Mexican President Enrique Peña Nieto signed a decree this week legalizing medical marijuana. The measure also classified the psychoactive ingredient in the drug as “therapeutic.”
The new policy isn't exactly opening the door for medical marijuana dispensaries on every corner.
Instead it calls on the Ministry of Health to draft and implement regulations and public policies regulating “the medicinal use of pharmacological derivatives of cannabis sativa, indica and Americana or marijuana, including tetrahydrocannabinol.” It also tasks the ministry with developing a research program to study the drug's impact before creating broader policies.
The measure had broad support from Mexico's Senate and Lower House of Congress, where it passed 347-7 in April.
Marijuana legalization advocates are celebrating the decision and calling on the government to do more. Sen. Miguel Barbosa said the legislation was “well below the expectations of society.” Sen. Armando Rios Peter called it a “tiny” step away from a failed drug policy.
For decades, Latin America has struggled to address the rampant corruption and violence wrought by the drug trade. Lately, many places have focused on a particular strategy: decriminalization. As my colleague Josh Partlow wrote last year: “Uruguay has fully legalized weed for sale. And a large chunk of South and Central America, including Brazil, Peru, Chile, Colombia, Ecuador and Costa Rica, have made marijuana more available in varying ways, whether it is for medicinal or recreational use.”
It's a recognition, he wrote, that “years of violent struggle have failed to stem the flow of narcotics into the United States.”
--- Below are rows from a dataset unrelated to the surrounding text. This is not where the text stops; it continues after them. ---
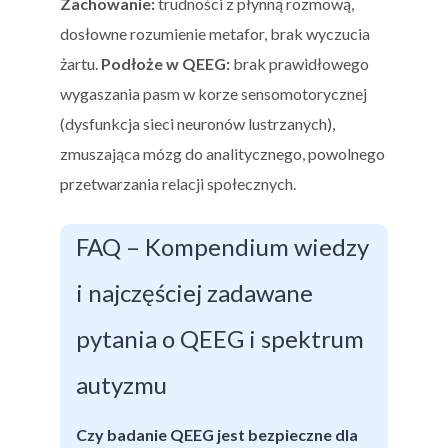
Zachowanie:
trudności z płynną rozmową,
dosłowne rozumienie metafor, brak wyczucia
żartu.
Podłoże w QEEG:
brak prawidłowego
wygaszania pasm w korze sensomotorycznej
(dysfunkcja sieci neuronów lustrzanych),
zmuszająca mózg do analitycznego, powolnego
przetwarzania relacji społecznych.
FAQ – Kompendium wiedzy
i najczęściej zadawane
pytania o QEEG i spektrum
autyzmu
Czy badanie QEEG jest bezpieczne dla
Even so, conservative Mexico kept its tight drug laws in place. In part, it was because legalization was unpopular. One poll found that about 66 percent of Mexicans oppose decriminalization of marijuana. Also, violence around drug trafficking has had a tremendous impact on the country — experts estimate that 100,000 people have been killed in the past decade because of the cartels.
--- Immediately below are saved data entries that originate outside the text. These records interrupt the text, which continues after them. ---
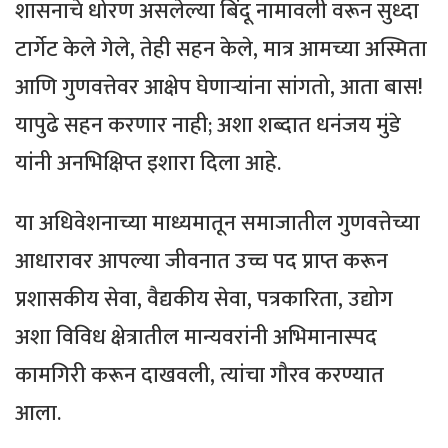
शासनाचे धोरण असलेल्या बिंदू नामावली वरून सुध्दा
टार्गेट केले गेले, तेही सहन केले, मात्र आमच्या अस्मिता
आणि गुणवत्तेवर आक्षेप घेणाऱ्यांना सांगतो, आता बास!
यापुढे सहन करणार नाही; अशा शब्दात धनंजय मुंडे
यांनी अनभिक्षिप्त इशारा दिला आहे.
या अधिवेशनाच्या माध्यमातून समाजातील गुणवत्तेच्या
आधारावर आपल्या जीवनात उच्च पद प्राप्त करून
प्रशासकीय सेवा, वैद्यकीय सेवा, पत्रकारिता, उद्योग
अशा विविध क्षेत्रातील मान्यवरांनी अभिमानास्पद
कामगिरी करून दाखवली, त्यांचा गौरव करण्यात
आला.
The Catholic Church also remains staunchly opposed. “A drug is a drug even if it’s sold as a soft medicinal balm. Bad Mexican copycats emulate the neighbor to put on the table of ‘sane democracy’ a bleak, absurd and counterproductive debate,” the church wrote in an editorial. “Recreational marijuana is a placebo to ease the pain of the social destruction in which we irremediably wallow.”
That's beginning to change, though. Recreational marijuana is still broadly prohibited in Mexico, but the government is considering a measure that would let citizens legally possess up to an ounce of it. In 2015, Mexico's Supreme Court granted four people the right to grow their own marijuana for personal consumption. The ruling set a precedent that could accelerate efforts to pass legislation permitting broader use of pot. “Absolute prohibition is excessive and doesn’t protect the right to health,” Justice Olga Sánchez Cordero said at the time.
Peña Nieto, who once was a vocal opponent of drug legalization, has undergone a similar shift in thinking. He has said that addiction should be thought of as a “public health problem” and that users should not be criminalized. He has also advocated for the United States and Mexico to follow similar policies on drug use and marijuana legislation.
“So far, the solutions [to control drugs and crime] implemented by the international community have been frankly insufficient,” Peña Nieto told the General Assembly Special Sessions in April. “We must move beyond prohibition to effective prevention.”